Le parcours moldave mérite une attention égale, même s’il retient moins les manchettes. Le gouvernement Sandu a maintenu son agenda réformateur face aux pressions russes continues, incluant chantage énergétique et campagnes de désinformation sophistiquées ciblant le cycle électoral de 2024. Bruxelles considère la trajectoire de Chișinău comme un modèle de résilience, et l’ouverture simultanée du cluster reflète cette appréciation.
Des conséquences concrètes s’ensuivent immédiatement. Le financement de préadhésion au titre de l’Instrument d’aide de préadhésion augmente dès l’ouverture d’un cluster. Le comité parlementaire mixte UE-Ukraine se réunira plus fréquemment, renforçant l’alignement législatif. L’Ukraine obtient également un statut d’observateur au sein de certaines agences européennes couvrant la concurrence, la réglementation environnementale et la sécurité alimentaire — une intégration tangible qui précède l’adhésion formelle de plusieurs années.

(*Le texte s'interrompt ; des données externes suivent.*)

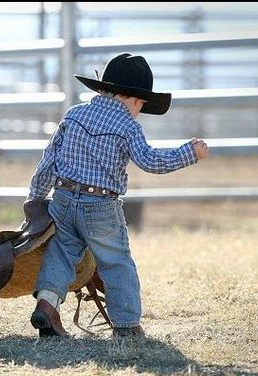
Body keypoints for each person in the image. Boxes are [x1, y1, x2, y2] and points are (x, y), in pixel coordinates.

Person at [27, 53, 210, 338]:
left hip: (62, 198)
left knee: (61, 254)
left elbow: (48, 160)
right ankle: (126, 325)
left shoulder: (74, 115)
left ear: (102, 89)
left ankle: (47, 305)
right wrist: (189, 153)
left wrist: (36, 198)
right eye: (141, 106)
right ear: (136, 100)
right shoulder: (127, 126)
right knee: (116, 261)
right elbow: (151, 161)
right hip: (100, 204)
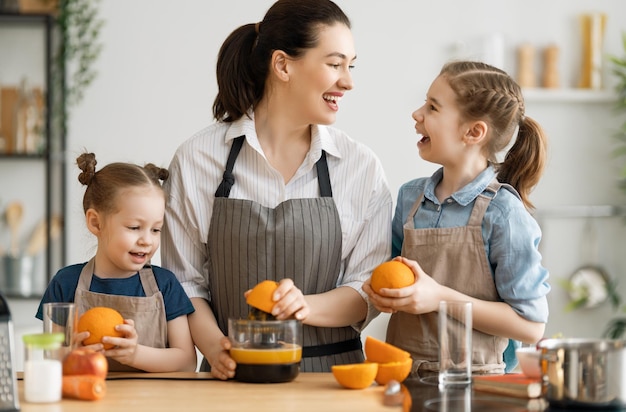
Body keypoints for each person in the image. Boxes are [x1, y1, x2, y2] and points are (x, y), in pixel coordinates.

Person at [161, 0, 392, 378]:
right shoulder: (198, 158)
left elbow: (367, 289)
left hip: (332, 382)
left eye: (351, 66)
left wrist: (304, 306)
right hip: (230, 377)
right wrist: (217, 348)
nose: (348, 81)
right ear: (283, 65)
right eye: (335, 64)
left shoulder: (360, 167)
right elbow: (185, 281)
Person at [364, 61, 550, 376]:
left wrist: (439, 298)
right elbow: (391, 272)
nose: (417, 114)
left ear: (473, 132)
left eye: (433, 107)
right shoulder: (410, 198)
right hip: (401, 380)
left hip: (476, 393)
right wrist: (385, 296)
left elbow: (531, 326)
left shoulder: (504, 214)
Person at [36, 152, 197, 373]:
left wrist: (136, 354)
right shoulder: (66, 283)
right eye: (134, 227)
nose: (146, 240)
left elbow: (186, 361)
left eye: (156, 229)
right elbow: (50, 360)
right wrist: (72, 352)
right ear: (96, 223)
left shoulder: (165, 285)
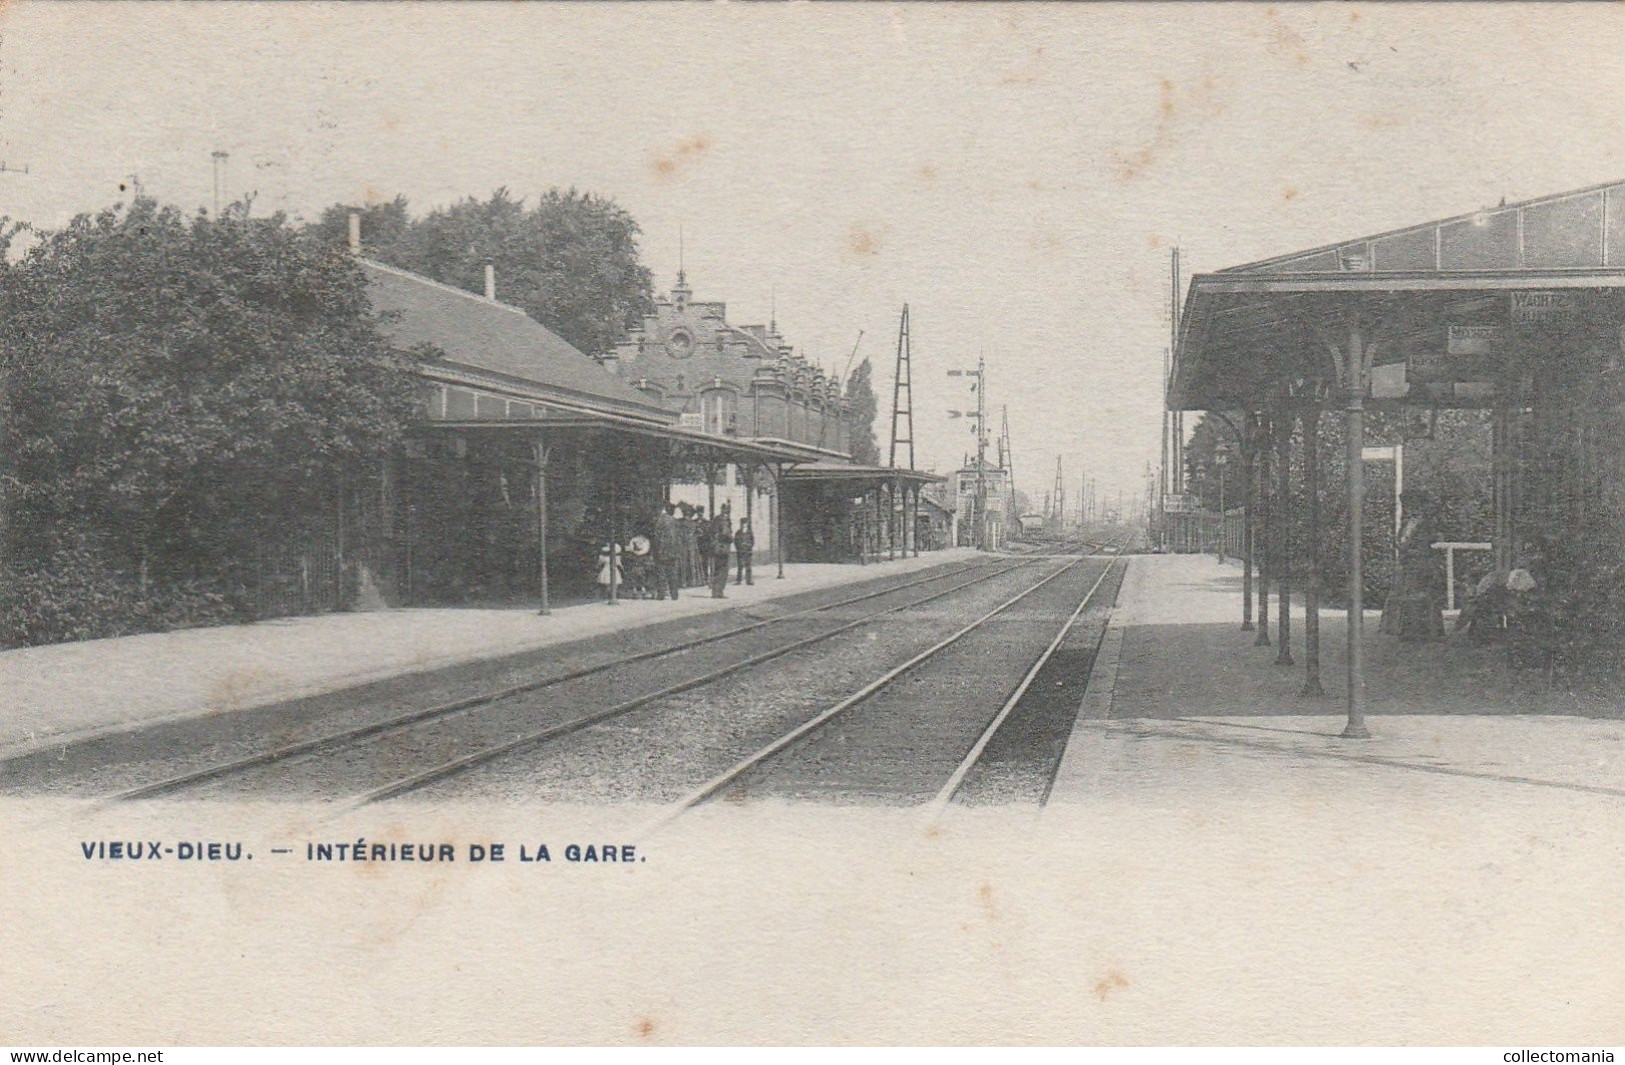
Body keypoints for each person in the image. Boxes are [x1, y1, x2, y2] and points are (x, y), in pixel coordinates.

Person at [1379, 491, 1445, 641]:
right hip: (1409, 563)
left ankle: (1425, 631)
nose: (1408, 508)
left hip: (1420, 562)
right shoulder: (1409, 523)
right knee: (1408, 596)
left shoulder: (1426, 523)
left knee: (1420, 596)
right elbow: (1401, 541)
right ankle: (1409, 630)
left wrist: (1409, 548)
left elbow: (1429, 541)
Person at [652, 502, 681, 601]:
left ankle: (661, 594)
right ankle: (674, 594)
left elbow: (656, 537)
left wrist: (655, 550)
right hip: (673, 551)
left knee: (661, 572)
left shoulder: (658, 520)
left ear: (658, 509)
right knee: (672, 572)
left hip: (662, 550)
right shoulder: (673, 520)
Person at [708, 504, 733, 598]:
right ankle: (719, 592)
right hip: (723, 548)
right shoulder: (723, 520)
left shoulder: (717, 519)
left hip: (718, 548)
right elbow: (725, 534)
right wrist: (730, 538)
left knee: (718, 570)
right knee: (723, 571)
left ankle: (716, 591)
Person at [734, 516, 755, 585]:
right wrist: (739, 547)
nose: (743, 525)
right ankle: (739, 580)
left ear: (747, 524)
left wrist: (748, 545)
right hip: (740, 551)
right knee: (740, 566)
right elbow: (736, 541)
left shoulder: (749, 532)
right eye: (742, 524)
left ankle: (749, 580)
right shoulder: (738, 532)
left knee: (748, 566)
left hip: (748, 551)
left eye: (745, 524)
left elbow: (752, 541)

Un non-papier franco-allemand, diffusé le 4 juin, ajoute une dimension plus ambitieuse au débat. Paris et Berlin proposent conjointement une architecture d’intégration progressive : statut d’observateur au Conseil des affaires générales pour les candidats suffisamment avancés, accès anticipé au marché unique dans les secteurs conformes, et participation par étapes à des programmes tels qu’Horizon Europe, Erasmus+ et le Mécanisme pour l’interconnexion en Europe. Les dirigeants devraient débattre de ce document lors du dîner du sommet, sans qu’une décision formelle soit imminente. Il signale néanmoins que les deux principales puissances de l’UE misent sur l’intégration pré-adhésion comme levier politique central pour les années à venir.
Le contraste avec les Balkans occidentaux est source de malaise. Le Monténégro a fermé 35 des 42 chapitres d’adhésion et demeure le candidat le plus proche de l’adhésion, mais la ligne d’arrivée recule à chaque délai procédural. La réticence de la Serbie à s’aligner sur les sanctions européennes contre la Russie crée un paradoxe politiquement embarrassant : un pays en paix qui progresse moins vite qu’un pays en guerre existentielle. Les délégations baltes, polonaise et tchèque ont ouvertement plaidé pour une voie accélérée pour l’Ukraine, tandis que Paris et Berlin soutiennent cette accélération sans s’engager sur des calendriers contraignants.
Les projections réalistes situent l’adhésion pleine et entière de l’Ukraine entre 2030 et 2035, principalement conditionnée à une résolution du conflit. L’ouverture du cluster ne modifie pas directement ce calcul, mais elle redonne de l’élan à un processus qui en avait urgemment besoin. Pour Kyiv, le signal politique de ce Conseil européen pourrait s’avérer aussi décisif que n’importe quelle négociation de chapitre à venir.